Le procureur spécial près la Cour de Répression des Infractions Économiques et Financières (CRIEF), Alphonse Charles Wright, a ce lundi 20 juillet 2026, ordonné l’ouverture d’une enquête visant à faire éclater la vérité sur des irrégularités présumées dans la gestion de projets d’eau et d’aide humanitaire en Guinée, impliquant d’importants montants publics et internationaux, selon les éléments transmis au parquet.
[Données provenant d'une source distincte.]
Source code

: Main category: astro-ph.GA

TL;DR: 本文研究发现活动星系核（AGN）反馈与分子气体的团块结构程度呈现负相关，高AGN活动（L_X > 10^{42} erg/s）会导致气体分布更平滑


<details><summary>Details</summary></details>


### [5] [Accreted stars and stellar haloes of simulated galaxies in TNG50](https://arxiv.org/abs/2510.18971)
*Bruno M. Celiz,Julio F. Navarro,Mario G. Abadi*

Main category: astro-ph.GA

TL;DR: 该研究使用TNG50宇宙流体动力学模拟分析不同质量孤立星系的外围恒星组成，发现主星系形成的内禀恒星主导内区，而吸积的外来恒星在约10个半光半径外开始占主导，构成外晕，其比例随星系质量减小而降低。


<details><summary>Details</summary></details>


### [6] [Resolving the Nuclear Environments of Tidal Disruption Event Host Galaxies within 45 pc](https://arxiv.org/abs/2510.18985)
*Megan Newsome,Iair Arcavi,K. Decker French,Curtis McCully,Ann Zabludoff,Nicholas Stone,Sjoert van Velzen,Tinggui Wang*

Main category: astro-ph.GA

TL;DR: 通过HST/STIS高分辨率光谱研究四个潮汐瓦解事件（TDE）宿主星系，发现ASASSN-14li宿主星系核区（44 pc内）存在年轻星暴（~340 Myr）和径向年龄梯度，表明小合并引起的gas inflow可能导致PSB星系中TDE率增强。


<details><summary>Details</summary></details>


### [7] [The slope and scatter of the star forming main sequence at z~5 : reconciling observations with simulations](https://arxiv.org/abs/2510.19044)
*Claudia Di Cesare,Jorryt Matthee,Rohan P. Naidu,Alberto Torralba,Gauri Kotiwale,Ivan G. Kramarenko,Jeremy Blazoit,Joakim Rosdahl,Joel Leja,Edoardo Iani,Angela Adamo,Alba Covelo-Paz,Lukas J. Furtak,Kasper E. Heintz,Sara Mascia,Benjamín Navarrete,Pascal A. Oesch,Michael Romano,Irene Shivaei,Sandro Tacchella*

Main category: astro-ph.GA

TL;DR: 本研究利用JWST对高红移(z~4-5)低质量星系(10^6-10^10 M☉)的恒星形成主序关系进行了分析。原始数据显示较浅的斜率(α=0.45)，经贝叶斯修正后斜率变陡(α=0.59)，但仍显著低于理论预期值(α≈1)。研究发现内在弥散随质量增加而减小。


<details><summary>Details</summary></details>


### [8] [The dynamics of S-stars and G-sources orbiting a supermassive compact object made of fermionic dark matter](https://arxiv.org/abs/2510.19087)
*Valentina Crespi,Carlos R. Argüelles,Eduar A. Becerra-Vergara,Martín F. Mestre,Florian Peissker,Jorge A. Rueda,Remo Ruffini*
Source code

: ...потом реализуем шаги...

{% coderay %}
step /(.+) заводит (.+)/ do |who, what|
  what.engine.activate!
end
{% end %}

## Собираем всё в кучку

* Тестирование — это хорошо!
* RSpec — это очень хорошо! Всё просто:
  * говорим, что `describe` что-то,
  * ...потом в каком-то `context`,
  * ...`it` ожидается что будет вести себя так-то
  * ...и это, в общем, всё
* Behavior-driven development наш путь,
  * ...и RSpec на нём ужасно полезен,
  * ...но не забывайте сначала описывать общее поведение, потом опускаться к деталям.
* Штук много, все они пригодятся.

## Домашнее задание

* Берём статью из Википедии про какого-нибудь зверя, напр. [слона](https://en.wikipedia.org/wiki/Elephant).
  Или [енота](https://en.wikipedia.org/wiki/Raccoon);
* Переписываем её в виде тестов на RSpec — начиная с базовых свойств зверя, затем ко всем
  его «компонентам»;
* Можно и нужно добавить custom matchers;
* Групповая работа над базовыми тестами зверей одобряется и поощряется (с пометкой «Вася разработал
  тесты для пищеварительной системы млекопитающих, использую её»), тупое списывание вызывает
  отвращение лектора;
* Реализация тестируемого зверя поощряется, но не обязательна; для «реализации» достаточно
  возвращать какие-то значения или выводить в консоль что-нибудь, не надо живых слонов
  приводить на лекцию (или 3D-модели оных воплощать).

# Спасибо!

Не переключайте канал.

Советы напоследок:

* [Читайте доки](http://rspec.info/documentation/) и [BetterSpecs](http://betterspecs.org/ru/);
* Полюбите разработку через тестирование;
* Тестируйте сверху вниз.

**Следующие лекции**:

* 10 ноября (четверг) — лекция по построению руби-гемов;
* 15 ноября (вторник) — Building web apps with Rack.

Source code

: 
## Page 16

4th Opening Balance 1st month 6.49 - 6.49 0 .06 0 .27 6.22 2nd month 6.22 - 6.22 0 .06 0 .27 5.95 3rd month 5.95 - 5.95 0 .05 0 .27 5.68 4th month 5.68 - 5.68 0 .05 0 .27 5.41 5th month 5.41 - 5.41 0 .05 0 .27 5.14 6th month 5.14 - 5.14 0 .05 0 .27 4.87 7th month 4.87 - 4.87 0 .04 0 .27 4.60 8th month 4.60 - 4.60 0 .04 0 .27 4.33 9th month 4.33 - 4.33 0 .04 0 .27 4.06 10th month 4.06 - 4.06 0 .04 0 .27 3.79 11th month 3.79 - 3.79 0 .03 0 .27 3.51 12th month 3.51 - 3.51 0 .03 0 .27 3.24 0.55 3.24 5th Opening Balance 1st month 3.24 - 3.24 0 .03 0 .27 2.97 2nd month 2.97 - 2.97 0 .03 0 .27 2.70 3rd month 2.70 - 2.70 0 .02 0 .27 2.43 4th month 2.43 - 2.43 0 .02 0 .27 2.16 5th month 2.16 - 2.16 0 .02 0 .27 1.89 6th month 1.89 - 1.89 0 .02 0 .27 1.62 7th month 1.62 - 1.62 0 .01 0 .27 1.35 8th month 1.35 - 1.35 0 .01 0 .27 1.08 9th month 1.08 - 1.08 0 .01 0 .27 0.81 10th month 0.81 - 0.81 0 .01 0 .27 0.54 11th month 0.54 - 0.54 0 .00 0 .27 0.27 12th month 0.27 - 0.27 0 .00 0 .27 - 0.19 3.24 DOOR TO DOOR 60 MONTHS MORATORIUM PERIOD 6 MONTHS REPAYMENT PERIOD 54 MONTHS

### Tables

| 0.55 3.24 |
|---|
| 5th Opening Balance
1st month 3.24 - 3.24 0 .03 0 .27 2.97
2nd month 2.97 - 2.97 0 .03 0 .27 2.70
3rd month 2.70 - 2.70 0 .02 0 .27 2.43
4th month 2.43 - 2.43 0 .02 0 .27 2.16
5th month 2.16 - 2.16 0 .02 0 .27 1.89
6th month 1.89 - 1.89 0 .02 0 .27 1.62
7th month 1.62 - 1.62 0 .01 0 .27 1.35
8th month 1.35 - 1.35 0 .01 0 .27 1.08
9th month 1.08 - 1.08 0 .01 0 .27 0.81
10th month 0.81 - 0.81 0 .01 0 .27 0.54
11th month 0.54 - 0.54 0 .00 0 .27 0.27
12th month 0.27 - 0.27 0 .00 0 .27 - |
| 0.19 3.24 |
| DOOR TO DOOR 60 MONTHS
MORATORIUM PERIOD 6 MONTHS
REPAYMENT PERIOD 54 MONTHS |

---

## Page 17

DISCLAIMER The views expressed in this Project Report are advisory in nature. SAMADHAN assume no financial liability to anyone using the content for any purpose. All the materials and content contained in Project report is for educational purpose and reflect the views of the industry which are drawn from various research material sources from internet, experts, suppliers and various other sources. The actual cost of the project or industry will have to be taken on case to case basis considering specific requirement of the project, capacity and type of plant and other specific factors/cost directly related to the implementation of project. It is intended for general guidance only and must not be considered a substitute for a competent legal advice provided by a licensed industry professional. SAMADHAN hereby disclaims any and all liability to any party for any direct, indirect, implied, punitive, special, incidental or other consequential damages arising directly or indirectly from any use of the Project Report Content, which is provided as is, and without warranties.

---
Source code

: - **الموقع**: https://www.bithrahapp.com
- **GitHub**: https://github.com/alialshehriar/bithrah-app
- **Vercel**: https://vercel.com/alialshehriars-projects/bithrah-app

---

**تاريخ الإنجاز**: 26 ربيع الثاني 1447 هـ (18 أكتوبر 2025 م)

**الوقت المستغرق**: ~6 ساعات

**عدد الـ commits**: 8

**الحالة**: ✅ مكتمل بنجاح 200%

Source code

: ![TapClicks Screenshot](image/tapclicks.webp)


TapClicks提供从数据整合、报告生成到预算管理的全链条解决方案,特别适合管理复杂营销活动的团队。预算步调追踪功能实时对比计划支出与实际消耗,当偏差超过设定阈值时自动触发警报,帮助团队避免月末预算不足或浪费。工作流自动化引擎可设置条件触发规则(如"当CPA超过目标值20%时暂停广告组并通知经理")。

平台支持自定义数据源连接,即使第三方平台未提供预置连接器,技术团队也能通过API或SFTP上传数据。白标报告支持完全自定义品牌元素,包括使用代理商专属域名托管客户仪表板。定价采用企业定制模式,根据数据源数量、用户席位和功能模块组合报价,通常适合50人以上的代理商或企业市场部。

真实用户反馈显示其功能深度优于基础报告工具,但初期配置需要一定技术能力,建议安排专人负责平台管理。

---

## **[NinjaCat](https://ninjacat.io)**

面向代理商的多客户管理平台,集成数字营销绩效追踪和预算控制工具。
Les faits dénoncés concernent notamment le Projet d’Amélioration des Services d’Eau dans les quatre régions naturelles de la Guinée et le Projet d’Approvisionnement en Eau Potable et d’Assainissement en milieu rural pour la Moyenne et la Haute Guinée, gérés par le Service National d’Aménagement des Points d’Eaux (SNAPE). Les sommes mentionnées s’élèvent à vingt-deux millions cent cinq mille neuf cent quatre‑vingt‑dix euros (22 105 990,00 €) et quarante‑cinq millions de dollars (45 000 000,00 USD).
Par ailleurs, le Fonds Central de Réponse d’Urgence (CERF) des Nations Unies aurait accordé, en décembre 2024, une aide de 2,5 millions de dollars destinée aux victimes des inondations dans les régions de Kankan et Nzérékoré. Ce financement devait être géré par l’Agence Nationale de Gestion des Urgences et Catastrophes Humanitaires (ANGUCH), en coordination avec les agences du système des Nations Unies, les structures étatiques, la société civile et les partenaires humanitaires.
Trois projets prioritaires figuraient au cœur de cette réponse :
• Santé et assistance médicale (OMS) : dotation de 474 791 dollars pour la réhabilitation des infrastructures sanitaires, l’approvisionnement en médicaments essentiels et la prévention des maladies hydriques. Ces actions ciblaient principalement les zones les plus touchées de Kankan, Mandiana, Kouroussa et Guéckédou. Environ 60 427 personnes devaient bénéficier de cette aide, en particulier les femmes enceintes et allaitantes.
• Assistance alimentaire (PAM) : financement de 1 325 000 dollars pour des transferts monétaires d’urgence aux ménages les plus affectés à Mandiana et Guéckédou, visant 60 427 bénéficiaires, dont les femmes enceintes, les mères allaitantes et les enfants de moins de cinq ans.
• Eau, hygiène, assainissement (EHA) et éducation (UNICEF) : budget de 700 015 dollars pour restaurer l’accès à l’eau potable, réhabiliter des latrines dans les écoles et structures sanitaires, mener des campagnes d’hygiène et distribuer des kits. Le projet visait 45 000 personnes, dont 12 000 élèves dans 22 écoles gravement touchées.
L’enquête se déroulera sous la direction des substituts du procureur spécial Ousmane Sano, Biwon Millimono et Pierre Ségbé Kamano, à la diligence du pool requis, conformément à l’article 11 du code de procédure.